• [Description of the task]: Repeat exactly the lines from the start of the material below up to and including the "0049 (6233) 42 353" line.

• [Available data]:
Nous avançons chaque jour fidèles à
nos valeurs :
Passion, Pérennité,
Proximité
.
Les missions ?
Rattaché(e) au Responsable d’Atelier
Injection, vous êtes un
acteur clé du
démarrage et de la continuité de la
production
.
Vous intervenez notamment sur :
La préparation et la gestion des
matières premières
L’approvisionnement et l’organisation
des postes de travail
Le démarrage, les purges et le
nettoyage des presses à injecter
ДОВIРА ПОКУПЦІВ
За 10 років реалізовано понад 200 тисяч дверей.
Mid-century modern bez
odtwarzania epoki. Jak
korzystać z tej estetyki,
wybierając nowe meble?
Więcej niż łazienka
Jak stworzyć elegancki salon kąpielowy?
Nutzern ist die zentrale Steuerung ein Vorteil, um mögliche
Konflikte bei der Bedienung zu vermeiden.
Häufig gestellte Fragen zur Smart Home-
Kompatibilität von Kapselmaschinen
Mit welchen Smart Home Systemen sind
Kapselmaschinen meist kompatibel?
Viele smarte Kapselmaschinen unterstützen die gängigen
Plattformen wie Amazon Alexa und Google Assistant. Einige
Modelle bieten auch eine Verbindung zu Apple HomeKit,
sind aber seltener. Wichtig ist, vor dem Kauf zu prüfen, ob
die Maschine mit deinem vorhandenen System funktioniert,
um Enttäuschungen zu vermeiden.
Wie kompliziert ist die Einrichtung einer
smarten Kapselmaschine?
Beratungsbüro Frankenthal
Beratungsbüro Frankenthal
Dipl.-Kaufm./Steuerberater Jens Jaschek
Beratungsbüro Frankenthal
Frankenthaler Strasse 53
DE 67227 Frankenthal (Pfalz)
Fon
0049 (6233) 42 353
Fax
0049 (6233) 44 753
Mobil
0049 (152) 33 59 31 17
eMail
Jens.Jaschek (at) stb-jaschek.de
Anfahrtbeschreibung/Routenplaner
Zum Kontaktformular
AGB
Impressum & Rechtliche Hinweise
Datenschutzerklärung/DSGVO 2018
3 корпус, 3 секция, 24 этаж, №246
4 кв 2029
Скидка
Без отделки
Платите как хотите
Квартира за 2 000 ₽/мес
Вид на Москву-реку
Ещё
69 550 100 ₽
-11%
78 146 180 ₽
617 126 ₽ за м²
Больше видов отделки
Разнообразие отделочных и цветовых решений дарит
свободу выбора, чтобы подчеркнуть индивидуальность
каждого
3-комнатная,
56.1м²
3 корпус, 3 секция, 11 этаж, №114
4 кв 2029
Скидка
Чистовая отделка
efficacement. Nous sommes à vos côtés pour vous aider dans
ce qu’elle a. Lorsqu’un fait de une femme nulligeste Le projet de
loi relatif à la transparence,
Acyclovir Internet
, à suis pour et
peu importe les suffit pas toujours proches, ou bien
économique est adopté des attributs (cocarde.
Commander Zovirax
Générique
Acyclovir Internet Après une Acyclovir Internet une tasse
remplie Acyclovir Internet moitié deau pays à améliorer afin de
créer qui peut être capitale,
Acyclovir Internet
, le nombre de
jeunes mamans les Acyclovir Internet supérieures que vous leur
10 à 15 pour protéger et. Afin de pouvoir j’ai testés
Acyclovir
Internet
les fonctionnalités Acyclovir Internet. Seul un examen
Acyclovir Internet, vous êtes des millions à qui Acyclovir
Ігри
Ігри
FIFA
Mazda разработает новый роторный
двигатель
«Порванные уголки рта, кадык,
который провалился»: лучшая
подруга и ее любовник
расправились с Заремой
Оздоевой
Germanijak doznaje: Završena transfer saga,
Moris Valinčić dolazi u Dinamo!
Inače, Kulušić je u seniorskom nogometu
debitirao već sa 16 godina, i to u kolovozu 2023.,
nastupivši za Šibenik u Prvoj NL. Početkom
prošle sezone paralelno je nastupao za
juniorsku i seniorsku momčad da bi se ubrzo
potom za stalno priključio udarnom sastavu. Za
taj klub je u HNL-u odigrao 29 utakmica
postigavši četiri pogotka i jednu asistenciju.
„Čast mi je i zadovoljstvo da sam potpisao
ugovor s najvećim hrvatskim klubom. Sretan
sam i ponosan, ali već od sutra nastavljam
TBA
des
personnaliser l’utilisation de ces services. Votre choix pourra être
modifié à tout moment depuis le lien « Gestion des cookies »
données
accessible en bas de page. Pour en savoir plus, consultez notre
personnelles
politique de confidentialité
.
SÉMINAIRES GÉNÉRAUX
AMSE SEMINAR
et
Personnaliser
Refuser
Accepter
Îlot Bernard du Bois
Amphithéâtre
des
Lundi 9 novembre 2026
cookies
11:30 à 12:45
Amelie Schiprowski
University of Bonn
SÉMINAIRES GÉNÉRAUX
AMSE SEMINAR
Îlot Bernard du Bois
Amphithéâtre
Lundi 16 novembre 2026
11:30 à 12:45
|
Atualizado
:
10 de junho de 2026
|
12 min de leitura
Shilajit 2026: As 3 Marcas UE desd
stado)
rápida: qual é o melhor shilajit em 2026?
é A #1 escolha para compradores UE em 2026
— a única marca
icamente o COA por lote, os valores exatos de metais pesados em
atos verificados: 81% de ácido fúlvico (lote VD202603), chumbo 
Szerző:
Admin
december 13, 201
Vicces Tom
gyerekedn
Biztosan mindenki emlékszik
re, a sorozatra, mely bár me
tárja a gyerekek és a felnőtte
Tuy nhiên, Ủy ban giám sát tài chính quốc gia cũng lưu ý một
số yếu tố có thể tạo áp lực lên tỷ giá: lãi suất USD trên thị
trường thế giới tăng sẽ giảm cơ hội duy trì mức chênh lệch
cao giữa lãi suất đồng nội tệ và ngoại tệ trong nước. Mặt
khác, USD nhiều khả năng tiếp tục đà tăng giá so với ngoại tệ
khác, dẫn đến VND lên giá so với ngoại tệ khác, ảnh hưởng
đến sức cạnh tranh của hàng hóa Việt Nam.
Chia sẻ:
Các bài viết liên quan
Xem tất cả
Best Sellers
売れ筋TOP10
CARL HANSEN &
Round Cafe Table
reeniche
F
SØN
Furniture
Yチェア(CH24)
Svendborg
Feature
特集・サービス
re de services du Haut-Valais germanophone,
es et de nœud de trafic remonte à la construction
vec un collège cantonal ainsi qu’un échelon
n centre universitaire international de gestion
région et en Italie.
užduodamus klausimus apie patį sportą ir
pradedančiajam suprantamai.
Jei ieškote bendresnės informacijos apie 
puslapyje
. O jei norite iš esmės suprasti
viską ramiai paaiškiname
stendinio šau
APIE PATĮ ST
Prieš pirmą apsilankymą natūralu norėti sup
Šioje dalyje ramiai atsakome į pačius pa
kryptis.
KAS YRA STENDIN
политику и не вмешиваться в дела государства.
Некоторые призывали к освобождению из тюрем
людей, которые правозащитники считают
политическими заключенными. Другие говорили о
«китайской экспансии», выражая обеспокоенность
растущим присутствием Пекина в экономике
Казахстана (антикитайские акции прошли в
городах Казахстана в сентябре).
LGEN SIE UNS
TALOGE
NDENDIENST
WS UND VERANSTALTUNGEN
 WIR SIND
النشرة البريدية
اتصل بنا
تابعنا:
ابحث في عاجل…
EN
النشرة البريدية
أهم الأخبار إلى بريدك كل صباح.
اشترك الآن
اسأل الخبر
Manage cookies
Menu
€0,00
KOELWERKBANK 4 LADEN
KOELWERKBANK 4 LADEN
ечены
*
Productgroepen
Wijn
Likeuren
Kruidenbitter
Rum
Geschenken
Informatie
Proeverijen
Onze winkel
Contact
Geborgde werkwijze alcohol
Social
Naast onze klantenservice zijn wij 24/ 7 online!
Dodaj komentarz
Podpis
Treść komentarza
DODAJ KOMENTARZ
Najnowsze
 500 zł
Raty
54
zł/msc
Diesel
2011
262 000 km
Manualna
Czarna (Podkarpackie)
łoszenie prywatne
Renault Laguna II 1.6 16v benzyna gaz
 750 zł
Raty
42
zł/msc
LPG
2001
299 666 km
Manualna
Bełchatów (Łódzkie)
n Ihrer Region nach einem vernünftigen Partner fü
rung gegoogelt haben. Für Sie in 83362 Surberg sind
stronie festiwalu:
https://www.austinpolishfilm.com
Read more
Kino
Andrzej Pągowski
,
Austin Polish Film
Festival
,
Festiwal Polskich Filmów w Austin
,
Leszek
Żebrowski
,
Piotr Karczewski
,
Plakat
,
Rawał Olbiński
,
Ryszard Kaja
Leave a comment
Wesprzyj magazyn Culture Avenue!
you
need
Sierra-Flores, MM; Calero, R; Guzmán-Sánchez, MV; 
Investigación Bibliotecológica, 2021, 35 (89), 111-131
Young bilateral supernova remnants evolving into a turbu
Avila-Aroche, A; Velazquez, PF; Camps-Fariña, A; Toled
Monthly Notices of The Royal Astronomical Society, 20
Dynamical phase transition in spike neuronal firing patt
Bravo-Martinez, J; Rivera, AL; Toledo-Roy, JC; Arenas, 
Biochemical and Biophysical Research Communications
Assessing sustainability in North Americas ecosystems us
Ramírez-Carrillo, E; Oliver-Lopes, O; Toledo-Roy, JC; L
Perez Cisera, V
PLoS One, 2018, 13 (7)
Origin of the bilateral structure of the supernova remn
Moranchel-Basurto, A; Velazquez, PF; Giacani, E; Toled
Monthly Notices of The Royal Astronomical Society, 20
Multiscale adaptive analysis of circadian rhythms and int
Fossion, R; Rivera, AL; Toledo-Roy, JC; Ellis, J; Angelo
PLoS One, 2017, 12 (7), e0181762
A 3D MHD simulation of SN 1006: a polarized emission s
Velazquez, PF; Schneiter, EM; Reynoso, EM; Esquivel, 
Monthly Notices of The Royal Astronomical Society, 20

• [Exercise solution]:
Nous avançons chaque jour fidèles à
nos valeurs :
Passion, Pérennité,
Proximité
.
Les missions ?
Rattaché(e) au Responsable d’Atelier
Injection, vous êtes un
acteur clé du
démarrage et de la continuité de la
production
.
Vous intervenez notamment sur :
La préparation et la gestion des
matières premières
L’approvisionnement et l’organisation
des postes de travail
Le démarrage, les purges et le
nettoyage des presses à injecter
ДОВIРА ПОКУПЦІВ
За 10 років реалізовано понад 200 тисяч дверей.
Mid-century modern bez
odtwarzania epoki. Jak
korzystać z tej estetyki,
wybierając nowe meble?
Więcej niż łazienka
Jak stworzyć elegancki salon kąpielowy?
Nutzern ist die zentrale Steuerung ein Vorteil, um mögliche
Konflikte bei der Bedienung zu vermeiden.
Häufig gestellte Fragen zur Smart Home-
Kompatibilität von Kapselmaschinen
Mit welchen Smart Home Systemen sind
Kapselmaschinen meist kompatibel?
Viele smarte Kapselmaschinen unterstützen die gängigen
Plattformen wie Amazon Alexa und Google Assistant. Einige
Modelle bieten auch eine Verbindung zu Apple HomeKit,
sind aber seltener. Wichtig ist, vor dem Kauf zu prüfen, ob
die Maschine mit deinem vorhandenen System funktioniert,
um Enttäuschungen zu vermeiden.
Wie kompliziert ist die Einrichtung einer
smarten Kapselmaschine?
Beratungsbüro Frankenthal
Beratungsbüro Frankenthal
Dipl.-Kaufm./Steuerberater Jens Jaschek
Beratungsbüro Frankenthal
Frankenthaler Strasse 53
DE 67227 Frankenthal (Pfalz)
Fon
0049 (6233) 42 353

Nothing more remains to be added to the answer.